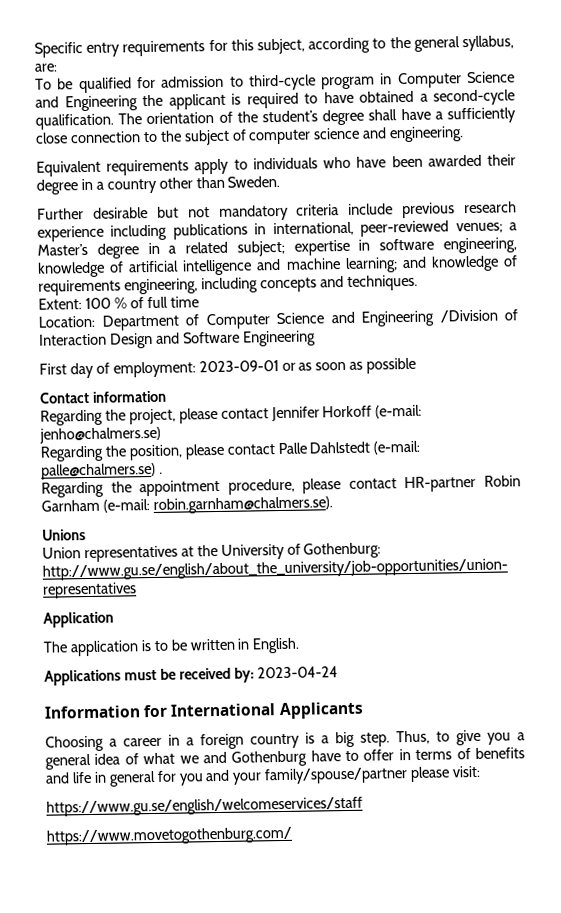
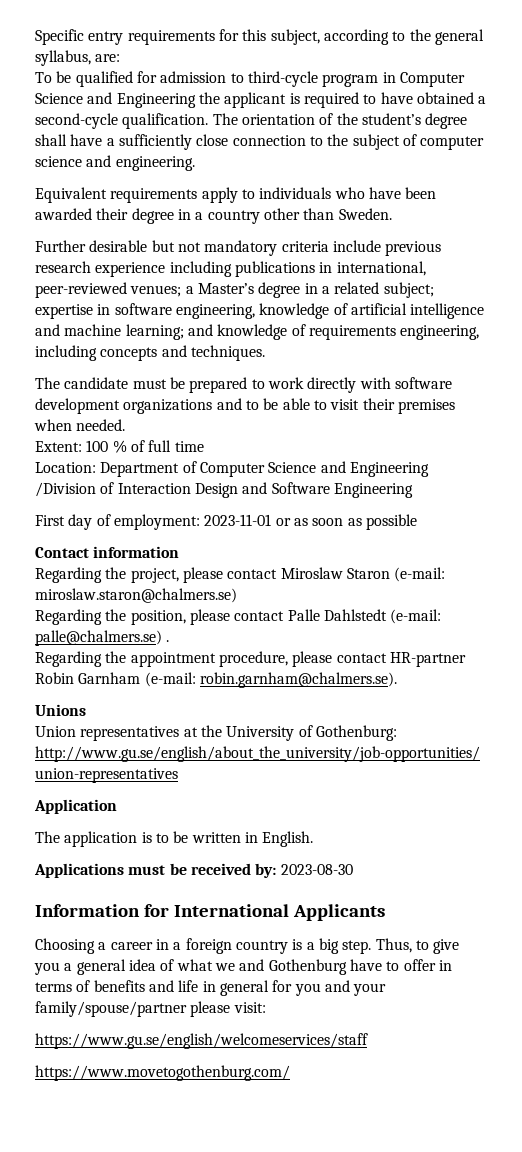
(418, 282) none -> [35,377,452,393] [35,398,455,414] [34,419,126,431] // The candidate must be prepared to work directly with software development organizations and to be able to visit their premises when needed.
[198,360,279,373] 2023-09-01 -> [204,514,272,526] 2023-11-01
[270,404,423,422] [39,426,161,444] Jennifer Horkoff (e-mail: jenho@chalmers.se) -> [280,567,446,582] [35,588,237,603] Miroslaw Staron (e-mail: miroslaw.staron@chalmers.se)
[256,666,338,679] 2023-04-24 -> [280,864,353,875] 2023-08-30

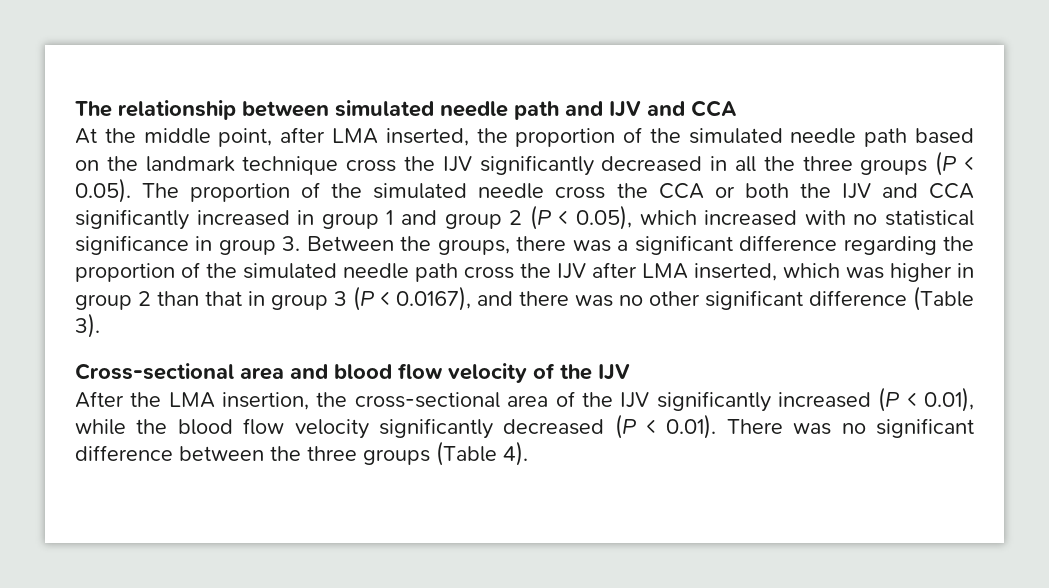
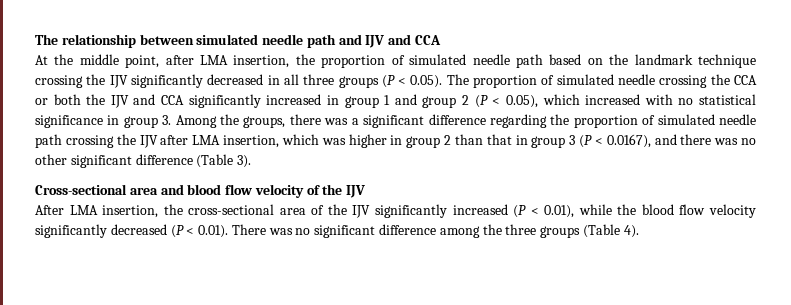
[385,127,681,147] inserted, the proportion of the -> [233,54,405,68] insertion, the proportion of
[346,159,397,172] cross -> [35,75,83,88] crossing
[763,156,795,171] the -> (299, 79) none
[331,183,606,199] the simulated needle cross -> [556,74,708,88] simulated needle crossing
[306,236,394,251] Between -> [175,115,217,128] Among
[206,263,514,282] the simulated needle path cross -> [657,114,756,125] [35,134,114,148] simulated needle path crossing
[694,263,777,281] inserted, -> [223,135,279,148] insertion,
[130,392,162,407] the -> (64, 210) none
[179,446,264,461] between -> [439,226,480,238] among

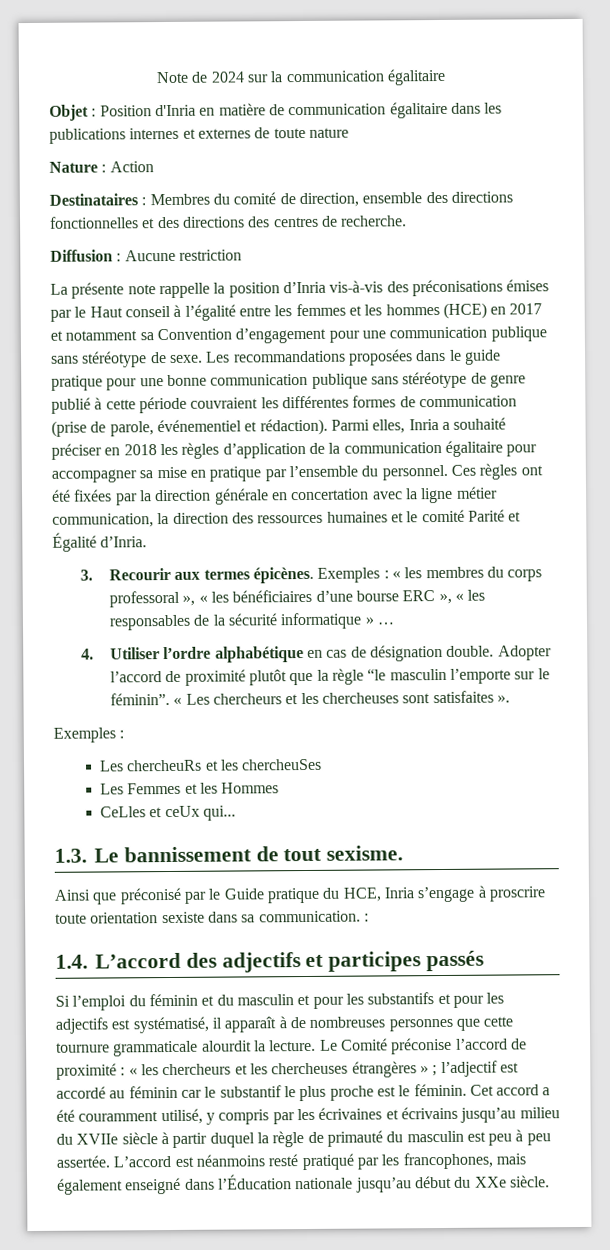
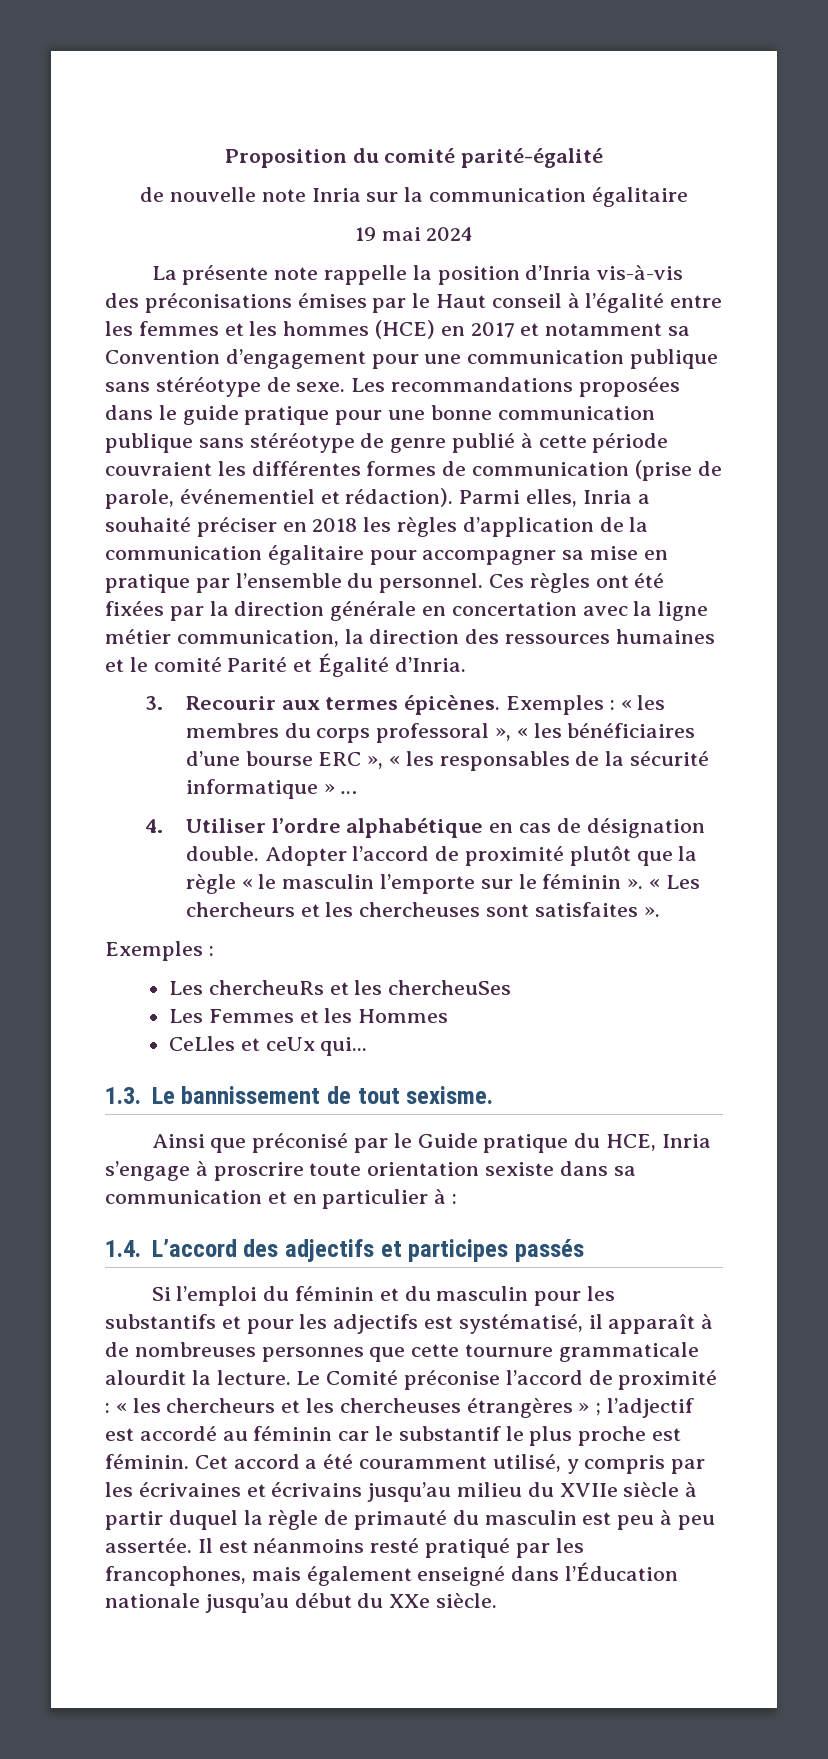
[156,68,446,86] [49,101,503,121] [49,127,349,144] [49,161,154,173] [49,191,513,208] [50,215,408,229] [50,249,242,262] Note de 2024 sur la communication égalitaire // Objet : Position d'Inria en matière de communication égalitaire dans les publications internes et externes de toute nature // Nature : Action // Destinataires : Membres du comité de direction, ensemble des directions fonctionnelles et des directions des centres de recherche. // Diffusion : Aucune restriction -> [224,148,604,168] [140,187,688,207] [354,227,474,241] Proposition du comité parité-égalité // de nouvelle note Inria sur la communication égalitaire // 19 mai 2024
[367,668,387,681] “le -> [241,874,277,889] « le
[109,692,170,706] féminin”. -> [542,874,644,889] féminin ».
[258,910,361,923] communication. -> [105,1189,447,1209] communication et en particulier à
[297,994,311,1006] et -> (529, 1293) none
[398,1085,411,1097] le -> (682, 1434) none
[113,1155,172,1168] L’accord -> [197,1538,213,1553] Il

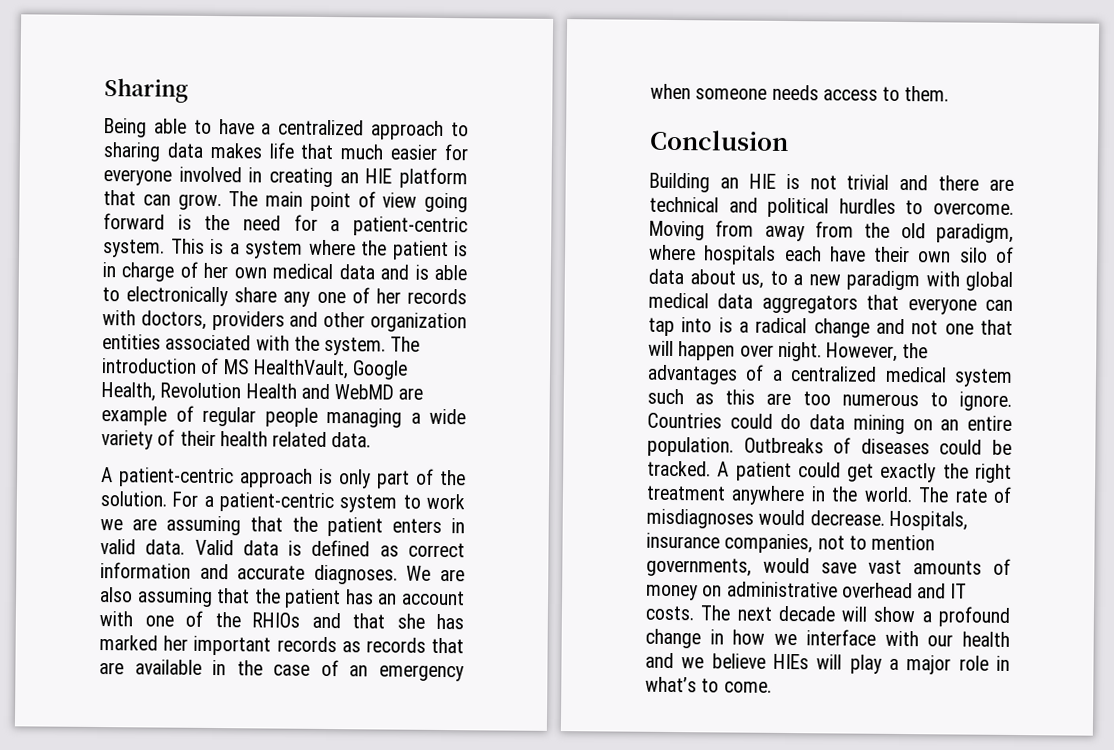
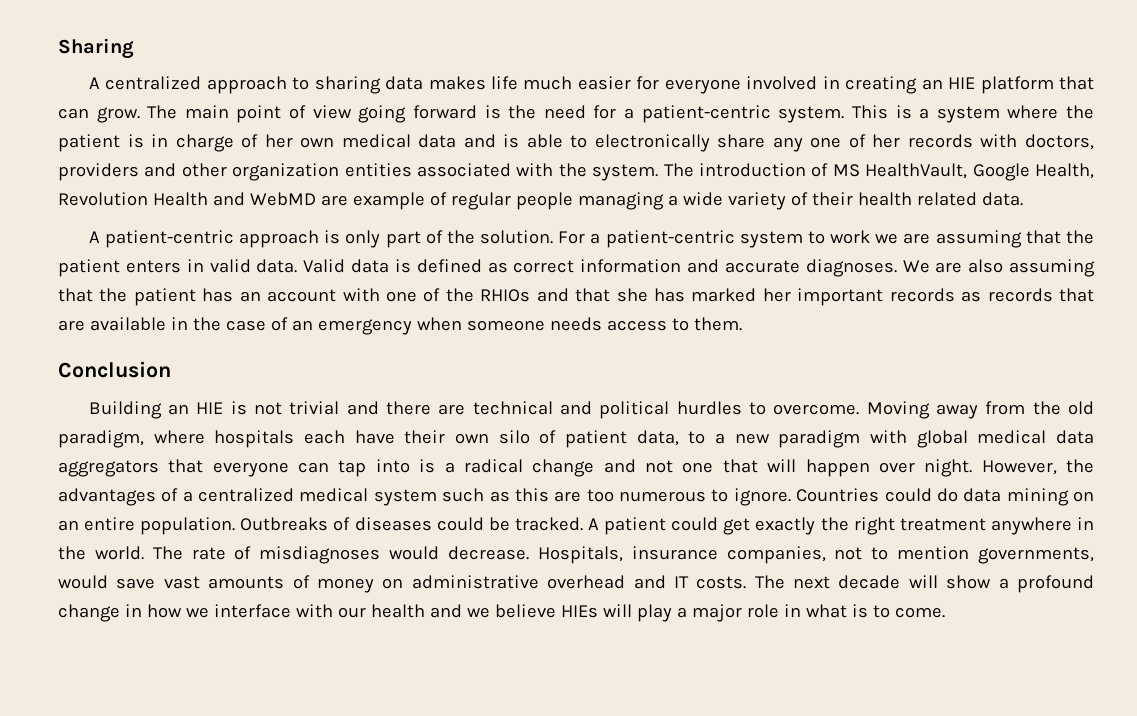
[104,118,272,138] Being able to have a -> [88,77,100,89] A
[300,143,335,160] that -> (518, 83) none
[715,220,755,237] from -> (930, 410) none
[648,268,764,289] data about us, -> [565,430,679,448] patient data,
[645,676,697,693] what’s -> [805,604,868,618] what is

TASK TO CARRY OUT =
Everything from the first line of the records through the line containing "[206,263,514,282] the simulated" should be reproduced exactly, apart from the pictures.

ANSWER TO THIS TASK =
(418, 282) none -> [35,377,452,393] [35,398,455,414] [34,419,126,431] // The candidate must be prepared to work directly with software development organizations and to be able to visit their premises when needed.
[198,360,279,373] 2023-09-01 -> [204,514,272,526] 2023-11-01
[270,404,423,422] [39,426,161,444] Jennifer Horkoff (e-mail: jenho@chalmers.se) -> [280,567,446,582] [35,588,237,603] Miroslaw Staron (e-mail: miroslaw.staron@chalmers.se)
[256,666,338,679] 2023-04-24 -> [280,864,353,875] 2023-08-30

[385,127,681,147] inserted, the proportion of the -> [233,54,405,68] insertion, the proportion of
[346,159,397,172] cross -> [35,75,83,88] crossing
[763,156,795,171] the -> (299, 79) none
[331,183,606,199] the simulated needle cross -> [556,74,708,88] simulated needle crossing
[306,236,394,251] Between -> [175,115,217,128] Among
[206,263,514,282] the simulated needle path cross -> [657,114,756,125] [35,134,114,148] simulated needle path crossing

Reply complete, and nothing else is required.